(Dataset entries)

BEGIN

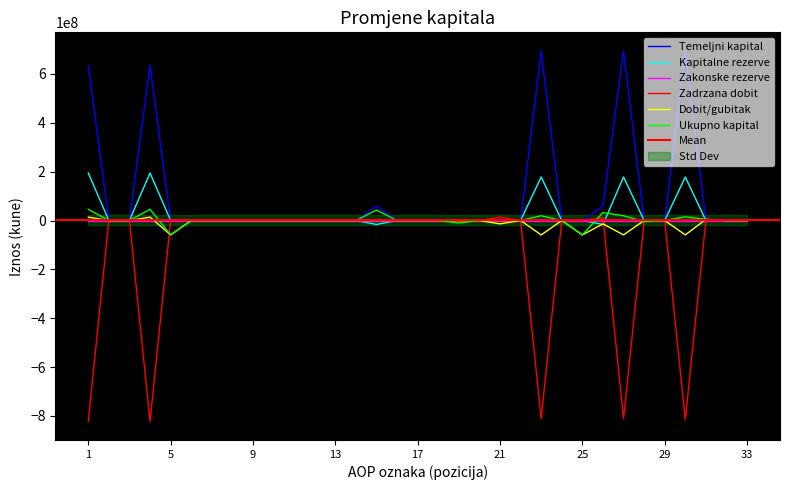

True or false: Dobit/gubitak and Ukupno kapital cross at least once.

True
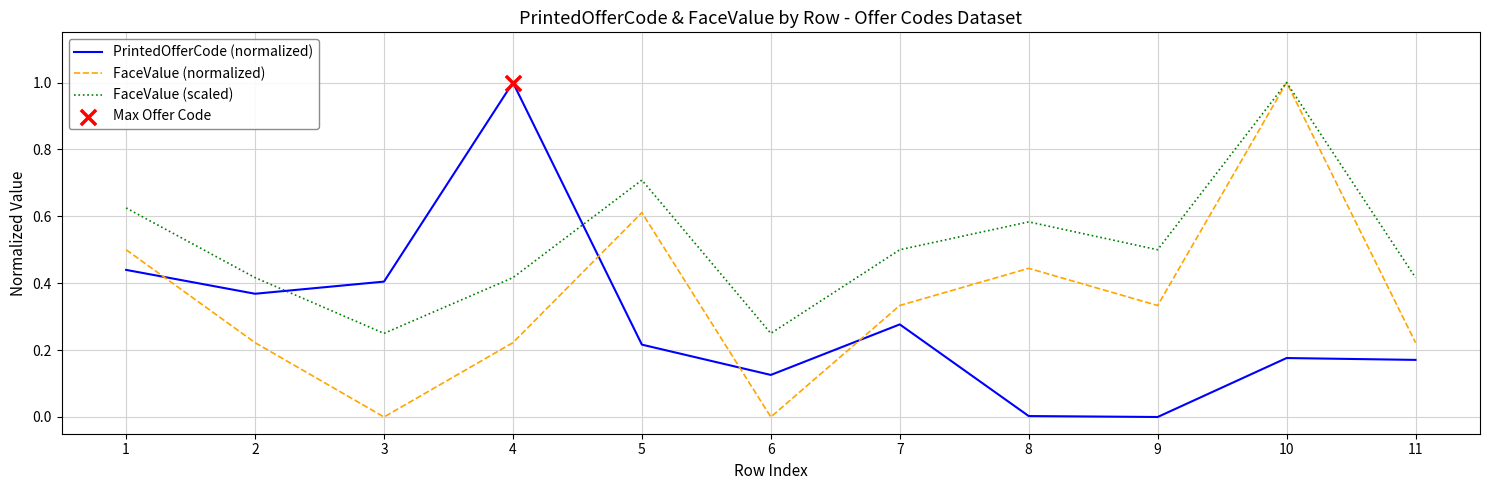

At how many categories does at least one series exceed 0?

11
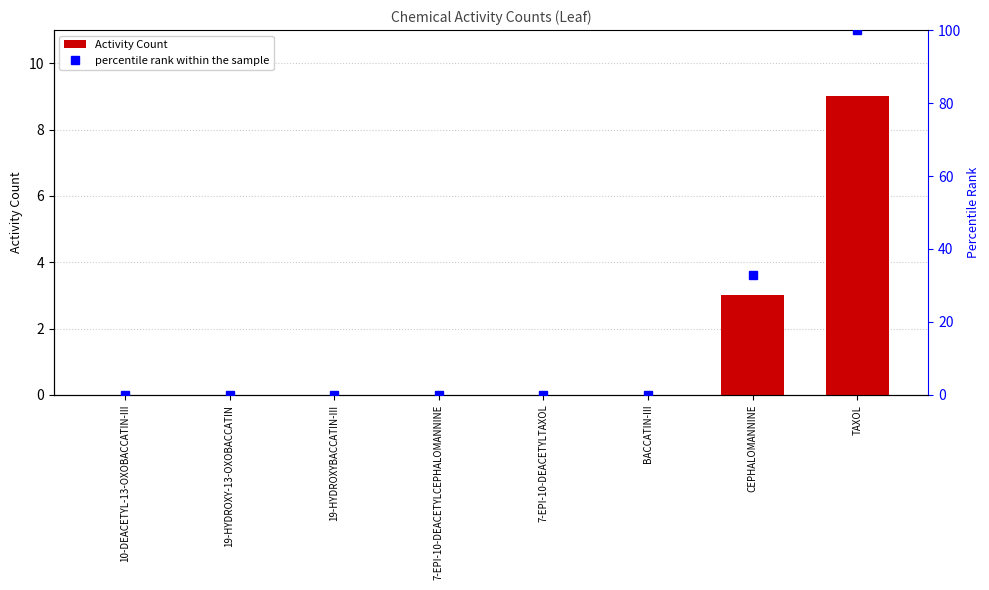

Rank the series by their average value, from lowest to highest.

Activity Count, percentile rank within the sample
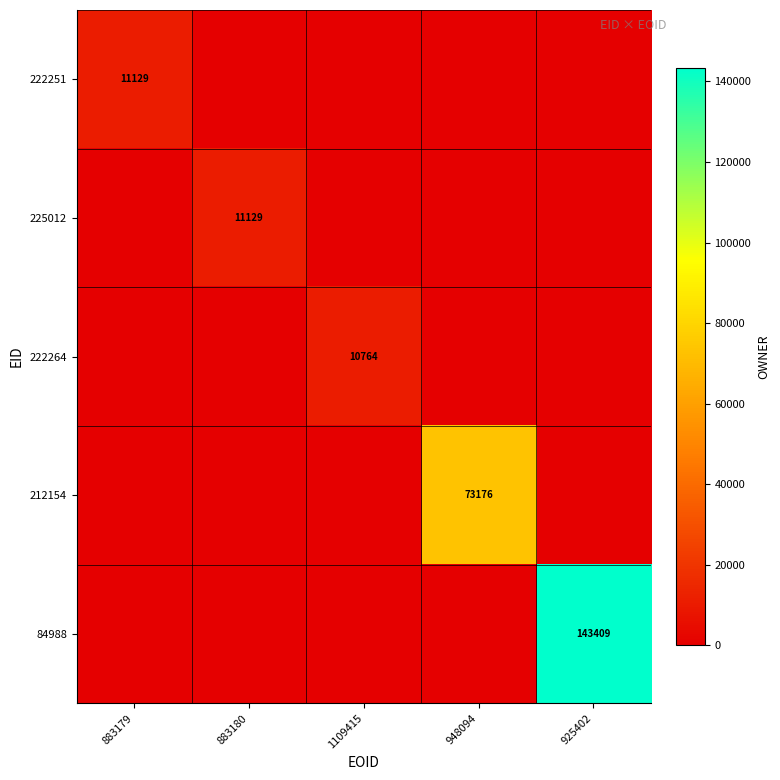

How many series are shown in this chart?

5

END

▶ _EXERCISE REQUIREMENTS_:
Tally the lines in the entries above that contain the string "many", treating uppercase and lowercase letters as distinct, and give only the resulting number.

▶ _TASK RESPONSE_:
2